Monday, May 23, 2011

Ride the Jawbone: a historical legal mystery

Over a hundred years ago, Richard A. Harlow, for whom Harlowton, Montana was named, saw the need for a railroad to connect mining and ranching communities with the world, via the Northern Pacific at Lombard. He financed and built the Montana Railway by persuasive jawboning. Twelve years ago, rancher and attorney, Jim Moore, observed the decaying railroad bed left over from Harlow’s “Jawbone Railroad,” and thought, “Someone should write a story about it.” He took on the task. A year ago, Janet Hill, president of Raven Publishing, Inc. read Jim’s manuscript and decided it was a story that should be shared. Later this summer, or early fall, the book will be in print for anyone to read.
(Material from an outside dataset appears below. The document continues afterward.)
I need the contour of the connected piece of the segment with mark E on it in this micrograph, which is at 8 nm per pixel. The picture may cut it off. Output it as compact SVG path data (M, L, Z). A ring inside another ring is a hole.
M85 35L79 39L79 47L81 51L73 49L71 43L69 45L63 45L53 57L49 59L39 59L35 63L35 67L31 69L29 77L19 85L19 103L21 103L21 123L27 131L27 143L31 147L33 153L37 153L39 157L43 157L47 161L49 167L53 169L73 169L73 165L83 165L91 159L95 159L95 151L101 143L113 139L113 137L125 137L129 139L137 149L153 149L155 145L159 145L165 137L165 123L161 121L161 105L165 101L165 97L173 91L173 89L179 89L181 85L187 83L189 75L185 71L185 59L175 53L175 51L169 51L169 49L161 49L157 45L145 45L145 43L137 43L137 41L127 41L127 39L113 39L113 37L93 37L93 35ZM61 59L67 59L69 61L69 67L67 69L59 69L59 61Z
It is already available in Amazon's Kindle Store and on as an e-book

You won’t want to miss the intriguing tale about a young, newly-minted lawyer who takes on the seemingly impossible task of defending of a loathsome vagrant accused of murdering a beautiful young woman and throwing her body from the train. Interwoven in this story is an accurate, well-researched history of the era, 1902, with details or ranching practices, transportation modes, and the social and business life in the small towns that sprang up along the course of the Jawbone in its route through Sixteen-mile Canyon, over the pass between the Little Belt and the Castle Mountains, and on to Two Dot in the Musselshell River Valley.